IEA chief urges gov’ts to cut oil use as Hormuz crisis deepens

IEA chief urges gov’ts to cut oil use as Hormuz crisis deepens

Sefer Levent – ISTANBUL

 

The head of the International Energy Agency (IEA) has called on governments to immediately slash oil and gas consumption through emergency conservation measures, warning that the ongoing closure of the Strait of Hormuz has triggered the worst energy security crisis in recorded history.

Fatih Birol, the IEA's executive director, urged nations to adopt a sweeping set of demand-reduction steps, including work-from-home mandates, lower highway speed limits, cheaper public transit and grounded private jets, framing the push as a wartime-style mobilization comparable to pandemic-era restrictions.

"The main solution for markets and prices to return to normal levels is the reopening of the Strait of Hormuz," Birol told daily Hürriyet in an interview.

"Our efforts will only ease the economic pain. But if the strait remains closed for a long time, economic damage around the world could increase rapidly."

Birol said daily oil production losses from the disruption have reached 11 million barrels, surpassing the combined losses of both the 1973 and 1979 oil shocks, which together cost the world 10 million barrels per day.

The natural gas toll is similarly staggering. Birol said 140 billion cubic meters of gas supply have been disrupted, nearly double the losses sustained during the Russia-Ukraine war, as exports from Qatar and the United Arab Emirates have been cut off.

"The crisis we are experiencing now is bigger than the sum of the two oil crises of the 1970s and the gas crisis of the Russia-Ukraine war, bigger than all three combined," he said.

Birol cautioned that the crisis extends well beyond fuel.

"More than a third of the world’s fertilizer passes through the Strait of Hormuz, and if this continues, it will both impact the agricultural sector and potentially lead to a steady rise in food prices,” he said.
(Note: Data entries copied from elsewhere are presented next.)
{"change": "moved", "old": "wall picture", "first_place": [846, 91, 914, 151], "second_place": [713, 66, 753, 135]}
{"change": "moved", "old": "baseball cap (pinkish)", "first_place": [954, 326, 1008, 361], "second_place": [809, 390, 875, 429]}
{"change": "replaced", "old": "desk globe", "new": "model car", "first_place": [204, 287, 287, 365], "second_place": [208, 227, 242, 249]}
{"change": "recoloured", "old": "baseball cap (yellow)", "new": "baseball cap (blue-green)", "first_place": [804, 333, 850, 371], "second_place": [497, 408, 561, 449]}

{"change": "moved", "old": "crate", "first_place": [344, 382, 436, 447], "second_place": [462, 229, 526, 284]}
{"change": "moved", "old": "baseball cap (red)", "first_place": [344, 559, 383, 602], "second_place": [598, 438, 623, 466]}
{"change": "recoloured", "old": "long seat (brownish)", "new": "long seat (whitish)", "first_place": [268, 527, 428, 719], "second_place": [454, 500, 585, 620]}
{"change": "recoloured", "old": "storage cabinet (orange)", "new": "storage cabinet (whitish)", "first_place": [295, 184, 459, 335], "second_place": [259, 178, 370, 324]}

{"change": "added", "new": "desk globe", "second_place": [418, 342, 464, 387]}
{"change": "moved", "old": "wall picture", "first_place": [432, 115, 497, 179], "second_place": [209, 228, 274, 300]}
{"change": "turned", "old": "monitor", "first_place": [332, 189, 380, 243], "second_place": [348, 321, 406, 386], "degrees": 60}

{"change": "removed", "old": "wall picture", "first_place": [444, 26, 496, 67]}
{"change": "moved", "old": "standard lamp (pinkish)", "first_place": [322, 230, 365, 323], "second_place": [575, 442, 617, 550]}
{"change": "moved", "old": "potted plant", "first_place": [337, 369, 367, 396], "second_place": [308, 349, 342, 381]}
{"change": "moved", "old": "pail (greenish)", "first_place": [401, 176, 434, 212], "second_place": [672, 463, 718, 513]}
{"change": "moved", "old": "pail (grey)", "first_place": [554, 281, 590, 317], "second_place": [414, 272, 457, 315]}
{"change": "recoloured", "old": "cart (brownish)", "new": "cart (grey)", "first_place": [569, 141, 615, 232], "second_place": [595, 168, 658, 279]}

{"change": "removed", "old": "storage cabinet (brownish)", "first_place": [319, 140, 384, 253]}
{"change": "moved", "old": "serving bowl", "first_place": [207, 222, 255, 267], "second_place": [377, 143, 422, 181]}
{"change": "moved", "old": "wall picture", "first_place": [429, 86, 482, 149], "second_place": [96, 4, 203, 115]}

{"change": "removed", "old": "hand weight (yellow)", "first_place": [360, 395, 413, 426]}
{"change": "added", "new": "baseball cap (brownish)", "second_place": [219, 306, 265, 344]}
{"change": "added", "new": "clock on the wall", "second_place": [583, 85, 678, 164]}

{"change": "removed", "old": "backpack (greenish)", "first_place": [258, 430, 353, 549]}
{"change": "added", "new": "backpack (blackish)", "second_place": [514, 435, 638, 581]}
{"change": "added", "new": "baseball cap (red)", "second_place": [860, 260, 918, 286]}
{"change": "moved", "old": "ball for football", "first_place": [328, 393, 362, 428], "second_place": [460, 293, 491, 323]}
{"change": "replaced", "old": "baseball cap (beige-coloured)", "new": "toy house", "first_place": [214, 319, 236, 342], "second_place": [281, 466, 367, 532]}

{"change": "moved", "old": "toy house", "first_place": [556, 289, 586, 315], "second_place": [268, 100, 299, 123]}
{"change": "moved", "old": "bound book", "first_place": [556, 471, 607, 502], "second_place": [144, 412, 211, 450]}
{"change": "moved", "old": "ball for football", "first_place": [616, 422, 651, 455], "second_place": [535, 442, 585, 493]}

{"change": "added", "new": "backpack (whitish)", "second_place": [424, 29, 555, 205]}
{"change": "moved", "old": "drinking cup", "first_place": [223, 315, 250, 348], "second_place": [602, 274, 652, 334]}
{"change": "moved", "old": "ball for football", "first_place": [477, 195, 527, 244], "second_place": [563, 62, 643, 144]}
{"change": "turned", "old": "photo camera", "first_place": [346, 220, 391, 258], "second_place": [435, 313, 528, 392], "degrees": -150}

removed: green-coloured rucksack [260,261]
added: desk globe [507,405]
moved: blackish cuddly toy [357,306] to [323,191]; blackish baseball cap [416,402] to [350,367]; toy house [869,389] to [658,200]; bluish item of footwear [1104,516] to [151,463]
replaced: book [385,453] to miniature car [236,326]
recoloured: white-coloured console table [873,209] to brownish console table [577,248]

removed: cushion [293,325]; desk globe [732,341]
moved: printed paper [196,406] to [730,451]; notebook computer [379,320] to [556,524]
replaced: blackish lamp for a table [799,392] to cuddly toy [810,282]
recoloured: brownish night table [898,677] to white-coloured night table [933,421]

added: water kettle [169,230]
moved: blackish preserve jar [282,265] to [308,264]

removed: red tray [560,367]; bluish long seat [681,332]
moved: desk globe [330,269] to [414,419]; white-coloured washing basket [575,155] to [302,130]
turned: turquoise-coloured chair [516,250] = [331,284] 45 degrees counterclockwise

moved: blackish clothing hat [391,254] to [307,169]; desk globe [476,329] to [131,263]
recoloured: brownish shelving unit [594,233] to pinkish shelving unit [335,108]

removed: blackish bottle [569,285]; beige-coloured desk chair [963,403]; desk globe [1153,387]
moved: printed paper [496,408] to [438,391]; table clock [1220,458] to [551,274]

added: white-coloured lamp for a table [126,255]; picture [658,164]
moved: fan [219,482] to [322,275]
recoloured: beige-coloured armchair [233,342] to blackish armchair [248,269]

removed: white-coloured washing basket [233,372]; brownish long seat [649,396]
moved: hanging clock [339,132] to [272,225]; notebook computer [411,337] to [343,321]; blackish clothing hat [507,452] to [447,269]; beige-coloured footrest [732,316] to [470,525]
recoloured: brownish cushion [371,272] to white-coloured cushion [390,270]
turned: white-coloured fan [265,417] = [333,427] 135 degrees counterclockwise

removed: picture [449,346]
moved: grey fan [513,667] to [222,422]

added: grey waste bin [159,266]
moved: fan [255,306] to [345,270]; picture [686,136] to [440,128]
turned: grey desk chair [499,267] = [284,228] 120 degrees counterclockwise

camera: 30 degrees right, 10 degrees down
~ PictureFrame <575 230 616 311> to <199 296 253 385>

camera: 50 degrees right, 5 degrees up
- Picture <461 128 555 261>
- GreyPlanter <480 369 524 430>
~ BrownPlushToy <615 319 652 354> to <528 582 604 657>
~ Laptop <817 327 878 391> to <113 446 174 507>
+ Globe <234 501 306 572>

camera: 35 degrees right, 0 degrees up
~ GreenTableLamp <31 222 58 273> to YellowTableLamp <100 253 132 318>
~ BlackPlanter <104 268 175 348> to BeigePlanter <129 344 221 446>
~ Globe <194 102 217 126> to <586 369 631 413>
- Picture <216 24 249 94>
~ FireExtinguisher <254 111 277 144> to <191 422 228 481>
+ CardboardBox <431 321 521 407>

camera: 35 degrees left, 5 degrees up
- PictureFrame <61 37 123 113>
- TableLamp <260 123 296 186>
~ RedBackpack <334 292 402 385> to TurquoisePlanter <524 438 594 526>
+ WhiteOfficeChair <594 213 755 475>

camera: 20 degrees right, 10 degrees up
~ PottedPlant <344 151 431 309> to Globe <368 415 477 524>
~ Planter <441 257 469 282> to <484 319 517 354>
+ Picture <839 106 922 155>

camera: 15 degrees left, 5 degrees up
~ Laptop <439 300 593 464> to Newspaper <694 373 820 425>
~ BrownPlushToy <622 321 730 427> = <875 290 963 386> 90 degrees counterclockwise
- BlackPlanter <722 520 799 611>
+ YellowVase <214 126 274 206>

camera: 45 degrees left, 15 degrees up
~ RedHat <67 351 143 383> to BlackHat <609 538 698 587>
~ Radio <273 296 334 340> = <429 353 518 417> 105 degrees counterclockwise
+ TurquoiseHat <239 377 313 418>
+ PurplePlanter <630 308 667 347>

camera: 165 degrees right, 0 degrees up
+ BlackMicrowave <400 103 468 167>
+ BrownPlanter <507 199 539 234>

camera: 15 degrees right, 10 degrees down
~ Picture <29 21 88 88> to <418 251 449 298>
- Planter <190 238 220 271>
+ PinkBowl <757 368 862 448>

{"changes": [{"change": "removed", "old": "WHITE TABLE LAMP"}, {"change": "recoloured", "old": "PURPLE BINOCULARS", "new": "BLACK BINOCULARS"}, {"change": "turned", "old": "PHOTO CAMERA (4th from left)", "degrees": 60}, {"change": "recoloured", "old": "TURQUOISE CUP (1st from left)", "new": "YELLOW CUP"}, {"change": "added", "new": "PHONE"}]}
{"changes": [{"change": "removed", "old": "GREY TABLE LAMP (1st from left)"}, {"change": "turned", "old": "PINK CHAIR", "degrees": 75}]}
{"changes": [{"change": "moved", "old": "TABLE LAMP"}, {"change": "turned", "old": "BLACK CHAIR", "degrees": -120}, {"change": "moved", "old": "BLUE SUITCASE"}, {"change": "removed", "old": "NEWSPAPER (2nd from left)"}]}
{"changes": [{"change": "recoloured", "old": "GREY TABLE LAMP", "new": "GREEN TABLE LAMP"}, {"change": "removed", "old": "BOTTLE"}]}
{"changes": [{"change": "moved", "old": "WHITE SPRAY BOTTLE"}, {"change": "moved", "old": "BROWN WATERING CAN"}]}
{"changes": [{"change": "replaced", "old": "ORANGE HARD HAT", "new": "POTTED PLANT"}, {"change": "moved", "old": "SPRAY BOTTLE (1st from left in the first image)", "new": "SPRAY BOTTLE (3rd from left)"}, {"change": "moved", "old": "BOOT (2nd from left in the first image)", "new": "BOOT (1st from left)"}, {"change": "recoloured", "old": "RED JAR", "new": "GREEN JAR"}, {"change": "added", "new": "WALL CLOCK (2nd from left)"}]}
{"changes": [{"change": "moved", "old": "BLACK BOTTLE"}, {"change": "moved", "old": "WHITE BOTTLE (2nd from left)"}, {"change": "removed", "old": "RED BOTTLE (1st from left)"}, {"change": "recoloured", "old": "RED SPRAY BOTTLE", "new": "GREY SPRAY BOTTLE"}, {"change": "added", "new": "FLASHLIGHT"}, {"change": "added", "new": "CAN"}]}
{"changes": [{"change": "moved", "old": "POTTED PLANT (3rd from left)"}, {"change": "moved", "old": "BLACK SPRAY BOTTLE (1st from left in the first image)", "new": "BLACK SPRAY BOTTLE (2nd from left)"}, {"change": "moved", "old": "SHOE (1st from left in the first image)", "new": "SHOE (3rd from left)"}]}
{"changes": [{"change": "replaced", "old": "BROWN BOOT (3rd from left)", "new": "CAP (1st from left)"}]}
“Additionally, a quarter of petrochemical products also pass through the strait. The petroleum products that serve as the raw materials for the petrochemical industry pass through there as well. There is sulfur, there is helium, and there are certain substances that are especially essential in the medical field. When we put all of this together, we are facing the greatest energy security threat the world has ever confronted."

If the disruption persists, Birol said the consequences could be severe and lasting. Sustained high energy prices would stoke inflation, widen current account deficits in energy-importing nations and slow economic growth, potentially pushing vulnerable economies into a debt spiral reminiscent of the late 1970s and early 1980s.

 

Proposed measures

With reopening the Strait of Hormuz beyond its direct control, Birol said the IEA is pressing governments hard on the demand side, urging them to expand remote work, reduce highway speed limits by at least 10 kilometers per hour, cut public transit fares, implement license plate rotation systems and promote carpooling. The agency is also calling on countries to optimize freight logistics, ground private and corporate jets, shift dual-fuel vehicles from LPG to gasoline to preserve the fuel for cooking, encourage electric cooking alternatives and improve operational efficiency across the petrochemical sector.